O que o Sol Faz com as Flores

  • Preço R$ 34,90 (256 págs.)
  • Autoria Rupi Kaur
  • Editora Planeta
  • Tradução Ana Guadalupe

Desde a popularização das redes sociais, novas formas de pensar a relação entre escrita e esses suportes têm estado em pauta. Plataformas como Instagram e Facebook servem tanto à divulgação de textos como estabelecem novas formas de escrita a partir dos limites impostos pelo meio.

A discussão entre literatura e seus suportes não surgiu agora. Basta olharmos para o século 19 e o aparecimento do folhetim nos jornais. Escritores como Balzac tornaram-se mestres —e populares— ao equilibrarem forma romanesca, técnicas folhetinescas e conhecimento do público.

A grande diferença da produção surgida nas plataformas virtuais diz respeito ao contato sem intermediações entre autor e leitor. E, entre os milhares de poetas e prosadores que mantêm perfis nas redes, alguns conseguirão atrair a atenção dessa multidão dispersa e, assim, do mercado editorial, sempre em busca de apostas de baixo risco.

Nem sempre, porém, a escrita que encontra sustentação nas redes fica de pé quando passa ao livro e enfrenta a solidão da leitura não imediatista. Esse é o caso de "O que o Sol Faz com as Flores", segundo livro da poeta, ilustradora e performer indiano-canadense Rupi Kaur.

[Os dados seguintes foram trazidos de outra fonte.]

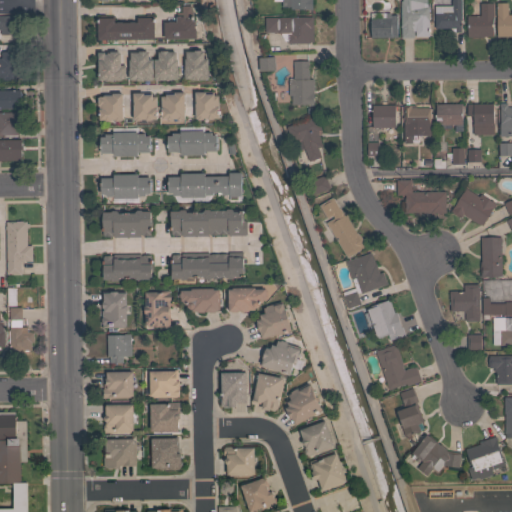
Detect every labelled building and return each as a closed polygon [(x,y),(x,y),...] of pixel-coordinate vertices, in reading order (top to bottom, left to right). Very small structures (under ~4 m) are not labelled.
[(312,0),(312,9),(290,9),(290,7),(282,7),(281,0),(312,0)] [(401,0),(412,0),(412,4),(422,4),(422,6),(428,6),(428,22),(418,23),(418,24),(413,24),(413,37),(401,38),(400,1),(401,1),(401,0)] [(451,5),(451,0),(460,0),(461,20),(460,20),(460,32),(449,32),(449,28),(434,28),(434,6),(451,5)] [(467,36),(466,16),(480,16),(479,3),(492,3),(492,36),(467,36)] [(495,3),(506,3),(507,14),(511,14),(510,11),(511,10),(511,35),(496,36),(496,23),(495,3)] [(163,39),(163,22),(176,22),(176,5),(191,5),(191,12),(192,12),(192,21),(194,21),(194,28),(196,28),(196,38),(163,39)] [(396,15),(397,37),(371,37),(370,13),(389,13),(389,15),(396,15)] [(0,15),(14,15),(15,34),(0,34),(0,15)] [(312,16),(313,42),(310,42),(310,43),(287,43),(287,33),(278,33),(278,32),(265,32),(265,17),(312,16)] [(97,40),(97,18),(114,18),(114,23),(137,22),(137,17),(154,17),(154,39),(97,40)] [(129,60),(130,60),(130,52),(138,52),(138,51),(145,51),(145,52),(148,52),(148,59),(152,59),(152,67),(154,67),(154,60),(157,59),(157,52),(160,52),(160,51),(167,50),(167,52),(176,52),(176,59),(177,59),(177,79),(154,79),(154,77),(152,77),(152,79),(129,79),(129,60)] [(194,51),(194,50),(201,50),(201,51),(203,51),(204,59),(207,59),(208,79),(198,80),(198,78),(185,78),(184,59),(185,59),(185,52),(194,51)] [(0,51),(19,51),(19,80),(0,80),(0,51)] [(98,60),(100,60),(100,59),(98,59),(98,52),(104,52),(104,54),(107,54),(107,53),(110,53),(110,52),(117,52),(117,53),(120,53),(120,66),(124,65),(124,77),(121,77),(121,80),(98,80),(98,60)] [(258,57),(274,56),(275,70),(259,71),(258,57)] [(314,104),(292,104),(292,95),(289,95),(289,79),(293,78),(293,61),(308,61),(308,79),(313,79),(314,104)] [(0,90),(19,90),(19,100),(17,100),(17,104),(13,104),(13,109),(0,109),(0,90)] [(185,118),(161,119),(161,115),(156,116),(157,119),(133,120),(132,93),(152,92),(152,96),(156,96),(156,107),(161,107),(161,96),(165,96),(165,93),(184,92),(185,118)] [(194,92),(205,92),(205,93),(213,93),(213,95),(218,95),(219,118),(214,118),(213,119),(208,119),(207,118),(203,118),(203,119),(197,120),(197,118),(195,118),(194,92)] [(123,119),(99,120),(98,106),(97,106),(97,97),(99,97),(99,96),(103,96),(103,94),(122,93),(123,119)] [(461,103),(462,131),(454,131),(454,124),(450,125),(450,128),(442,128),(442,124),(435,124),(435,104),(461,103)] [(493,103),(493,123),(493,134),(473,134),(472,116),(466,116),(466,104),(493,103)] [(511,135),(499,136),(499,124),(499,103),(506,103),(506,107),(511,107),(511,135)] [(430,108),(430,135),(411,135),(411,143),(403,143),(403,104),(410,104),(410,105),(415,105),(415,108),(430,108)] [(372,128),(372,105),(395,105),(395,127),(372,128)] [(0,112),(20,112),(20,122),(19,122),(19,129),(18,129),(18,134),(0,134),(0,112)] [(316,116),(321,130),(317,131),(322,146),(318,148),(321,157),(309,161),(304,148),(297,150),(294,142),(292,143),(286,127),(316,116)] [(180,155),(180,152),(167,152),(166,136),(171,135),(171,133),(179,133),(179,131),(203,131),(203,133),(211,133),(211,135),(216,135),(216,151),(204,151),(204,155),(180,155)] [(113,156),(113,153),(100,153),(99,137),(105,137),(104,134),(112,134),(112,132),(136,132),(136,134),(144,134),(144,136),(149,136),(149,152),(137,152),(137,156),(113,156)] [(0,140),(20,140),(20,160),(0,160),(0,140)] [(367,155),(366,142),(378,142),(378,155),(367,155)] [(498,143),(511,142),(511,155),(498,156),(498,143)] [(451,160),(445,160),(445,153),(451,153),(451,148),(463,147),(463,164),(451,164),(451,160)] [(467,149),(480,149),(480,162),(467,162),(467,149)] [(180,176),(179,173),(204,173),(204,176),(228,176),(228,172),(241,172),(241,201),(229,201),(229,195),(221,195),(221,192),(212,192),(212,195),(204,195),(204,197),(180,197),(180,195),(172,195),(172,193),(167,193),(167,177),(180,176)] [(113,198),(113,197),(105,197),(105,194),(101,194),(100,178),(113,178),(113,174),(137,174),(137,177),(149,177),(150,193),(145,193),(145,196),(137,196),(137,198),(113,198)] [(330,189),(310,196),(305,182),(325,175),(330,189)] [(396,180),(411,179),(411,192),(445,191),(445,213),(430,213),(430,212),(410,212),(410,213),(404,213),(404,195),(396,195),(396,180)] [(495,204),(493,208),(492,208),(483,222),(484,222),(482,225),(480,224),(479,225),(462,214),(460,218),(449,211),(453,205),(454,206),(464,190),(463,190),(464,188),(478,197),(480,194),(495,204)] [(326,222),(334,218),(332,215),(327,218),(319,205),(333,197),(339,209),(340,208),(343,213),(344,212),(357,234),(358,234),(366,247),(347,258),(326,222)] [(511,212),(508,215),(503,203),(511,198),(511,212)] [(245,234),(245,235),(228,236),(228,234),(208,234),(208,236),(181,236),(181,234),(170,234),(170,211),(178,211),(179,209),(208,209),(209,211),(225,211),(227,208),(231,209),(232,210),(241,210),(241,214),(243,214),(243,220),(245,220),(245,221),(247,221),(246,234),(245,234)] [(113,237),(113,235),(102,235),(102,212),(110,212),(112,211),(116,211),(117,211),(135,211),(137,210),(140,210),(141,211),(150,211),(150,219),(151,219),(152,226),(150,226),(151,235),(140,235),(140,237),(113,237)] [(6,222),(26,222),(26,223),(28,223),(28,228),(26,228),(27,245),(31,245),(32,261),(21,261),(21,274),(7,274),(6,222)] [(480,262),(480,237),(500,237),(500,239),(501,239),(501,242),(500,242),(501,276),(484,277),(480,277),(480,262)] [(211,278),(210,279),(205,279),(204,278),(193,278),(193,281),(186,282),(186,279),(185,279),(185,280),(180,280),(179,279),(170,279),(170,255),(171,255),(171,254),(180,254),(180,253),(208,253),(208,255),(210,255),(210,254),(226,254),(228,254),(228,252),(242,252),(242,258),(245,258),(245,263),(242,263),(242,266),(244,266),(244,273),(243,273),(243,277),(241,277),(241,281),(233,281),(233,277),(232,279),(227,279),(226,278),(211,278)] [(371,252),(375,264),(375,263),(379,274),(383,272),(387,284),(361,293),(360,292),(357,293),(360,304),(347,308),(342,292),(354,288),(345,261),(371,252)] [(118,279),(117,281),(112,281),(111,279),(103,280),(102,256),(103,256),(103,255),(113,255),(113,254),(140,254),(140,255),(150,255),(150,256),(150,263),(152,263),(152,271),(150,271),(150,279),(118,279)] [(478,321),(465,321),(465,311),(450,311),(449,299),(448,299),(448,291),(463,291),(463,284),(478,284),(478,321)] [(267,291),(267,297),(265,299),(263,300),(263,301),(261,303),(259,303),(259,305),(256,308),(254,308),(254,310),(248,310),(248,311),(237,311),(237,312),(232,312),(231,311),(228,311),(228,289),(232,289),(232,288),(254,287),(254,289),(264,289),(267,291)] [(186,306),(186,304),(184,304),(182,302),(182,301),(180,301),(180,290),(191,290),(191,288),(213,288),(213,289),(219,289),(219,309),(217,309),(217,311),(191,311),(191,309),(189,309),(186,306)] [(126,326),(124,326),(124,327),(101,327),(101,291),(124,291),(124,293),(126,292),(126,326)] [(169,326),(147,327),(147,325),(145,325),(144,292),(146,292),(146,291),(169,291),(169,326)] [(511,315),(482,315),(481,297),(488,297),(489,303),(504,303),(504,302),(511,302),(511,315)] [(393,312),(395,312),(401,328),(402,327),(405,335),(390,340),(388,334),(377,338),(372,324),(368,325),(363,313),(368,312),(367,309),(368,309),(367,307),(389,299),(393,312)] [(261,339),(256,320),(260,319),(259,314),(264,313),(263,308),(265,307),(265,306),(282,301),(284,310),(284,309),(290,331),(261,339)] [(21,307),(21,319),(21,327),(27,327),(27,331),(33,331),(33,342),(30,342),(31,350),(23,350),(23,353),(17,353),(17,354),(8,355),(8,349),(10,349),(9,343),(8,343),(7,330),(9,330),(9,327),(10,327),(9,320),(9,307),(21,307)] [(492,317),(511,317),(511,345),(499,345),(499,344),(492,345),(492,317)] [(106,335),(129,334),(130,344),(131,344),(131,356),(122,356),(122,362),(109,363),(109,356),(107,356),(106,335)] [(480,334),(480,349),(467,349),(466,334),(480,334)] [(260,366),(265,347),(270,348),(271,344),(275,346),(277,340),(280,341),(280,340),(287,342),(286,343),(299,347),(296,358),(302,360),(299,369),(292,367),(290,374),(260,366)] [(375,351),(395,344),(403,367),(402,367),(403,370),(416,366),(421,381),(407,386),(406,383),(389,390),(375,351)] [(511,355),(511,384),(495,384),(495,371),(493,371),(493,368),(488,368),(488,365),(487,365),(487,358),(488,358),(488,355),(511,355)] [(152,397),(152,396),(149,396),(148,371),(152,371),(152,370),(177,369),(177,381),(179,381),(179,389),(178,389),(178,397),(152,397)] [(102,398),(101,389),(103,389),(103,383),(104,383),(104,371),(129,370),(129,371),(132,371),(133,396),(129,396),(129,397),(102,398)] [(246,403),(235,403),(235,407),(222,407),(222,406),(219,406),(219,372),(245,372),(246,403)] [(273,411),(269,410),(268,411),(261,409),(262,404),(251,401),(252,395),(253,395),(258,373),(283,378),(282,380),(283,380),(280,397),(279,397),(277,409),(273,411)] [(291,393),(290,392),(297,388),(297,389),(308,383),(316,397),(319,401),(317,402),(320,407),(321,407),(322,409),(294,425),(284,408),(288,406),(286,402),(290,400),(288,395),(291,393)] [(413,388),(417,401),(416,402),(423,422),(417,424),(420,431),(411,434),(412,437),(407,439),(406,436),(405,437),(396,411),(404,408),(399,392),(413,388)] [(504,413),(503,413),(503,397),(511,397),(511,438),(504,438),(504,413)] [(177,431),(153,432),(153,430),(150,430),(149,404),(153,404),(153,402),(179,402),(179,413),(177,413),(179,415),(179,418),(177,420),(177,431)] [(104,433),(103,423),(105,423),(105,422),(103,420),(103,417),(104,415),(104,405),(105,405),(105,403),(130,403),(130,404),(133,404),(133,431),(130,431),(130,432),(104,433)] [(0,511),(0,508),(13,508),(12,483),(0,483),(0,411),(14,411),(15,421),(25,421),(26,461),(20,462),(20,482),(25,482),(25,511),(0,511)] [(334,445),(331,446),(332,447),(307,456),(306,455),(304,454),(303,450),(304,448),(303,445),(302,445),(301,442),(302,440),(298,428),(322,420),(323,421),(325,421),(334,445)] [(460,453),(458,467),(442,465),(437,471),(432,468),(426,475),(416,468),(422,461),(411,453),(426,434),(440,445),(440,444),(445,449),(446,451),(460,453)] [(495,436),(497,440),(496,440),(504,465),(490,470),(492,475),(479,479),(478,476),(470,478),(467,468),(470,467),(464,449),(479,444),(478,442),(495,436)] [(151,438),(154,438),(154,437),(178,437),(178,450),(177,450),(177,453),(179,453),(180,459),(181,461),(181,465),(179,467),(179,468),(178,468),(178,469),(159,470),(159,467),(151,467),(151,438)] [(103,467),(103,447),(105,447),(105,439),(134,439),(134,441),(135,441),(135,449),(139,449),(139,452),(135,452),(136,465),(119,465),(119,468),(107,469),(105,467),(103,467)] [(251,446),(251,447),(253,447),(254,474),(226,474),(226,465),(224,463),(224,459),(226,457),(226,456),(223,456),(223,448),(224,448),(224,446),(251,446)] [(321,490),(317,479),(314,480),(311,472),(312,471),(309,461),(333,453),(333,454),(336,453),(346,481),(321,490)] [(244,484),(243,483),(265,475),(269,487),(267,487),(269,491),(271,491),(273,497),(275,498),(276,501),(274,503),(275,505),(254,511),(251,511),(249,511),(240,486),(244,484)]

Dividido em cinco partes —murchar, cair, enraizar, crescer e florescer—, o volume privilegia a mesma fórmula fácil de comunicação de sua estreia, "Outros Jeitos de Usar a Boca", cujas vendas ultrapassaram os 2 milhões de exemplares. Seu sucesso, sem dúvida, está ligado aos relatos das experiências pessoais a partir de uma perspectiva feminista.

No entanto, como sugerem os títulos das seções, essa voz autobiográfica não se farta de explorar o didatismo e o lugar-comum. Assim, acompanhamos no livro a trajetória dessa voz desde a perda amorosa —"murchar" e "cair"— passando pela (re)descoberta das origens familiares até o renascimento/florescer como mulher independente, dona de si.

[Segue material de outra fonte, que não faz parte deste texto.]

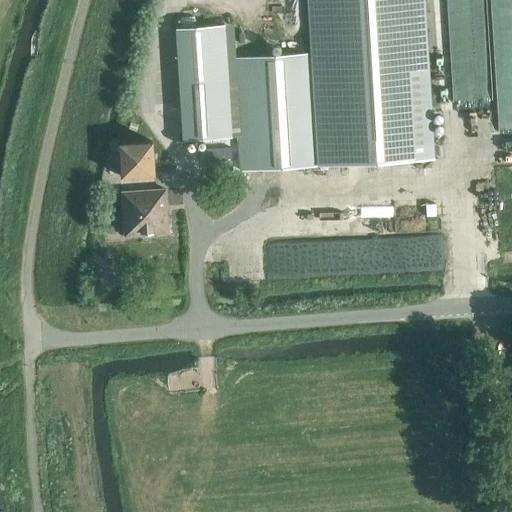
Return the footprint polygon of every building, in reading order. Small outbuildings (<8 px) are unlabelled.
[(425,0),(307,0),(310,53),(316,53),(322,167),(435,159),(425,0)] [(182,141),(231,138),(224,24),(175,27),(182,141)] [(240,171),(322,167),(316,53),(310,53),(233,58),(240,171)] [(153,140),(118,142),(120,177),(155,175),(153,140)] [(167,188),(121,191),(124,237),(170,234),(167,188)] [(100,277),(101,286),(114,285),(113,276),(100,277)]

O consumo nas redes talvez não cause a sensação de esvaziamento, mas a fórmula dos poemas instantâneos, mais próximos de uma ideia do que da elaboração de um verso, somada a soluções óbvias, quase sempre melodramáticas, em vez de expandirem o poema reforçam a sensação de estarmos presos nos mesmos clichês ("você não acorda um belo dia e se transforma em borboleta").

Kaur tem 2,5 milhões de seguidores no Instagram, e é possível entender como alguém que escreva sobre amor, perdas, medo de maneira acessível encontre uma legião de fãs. O problema desse novo perfil de escritor é que o sucesso em forma de likes impede tanto o amadurecimento da escrita quando a intervenção de um editor.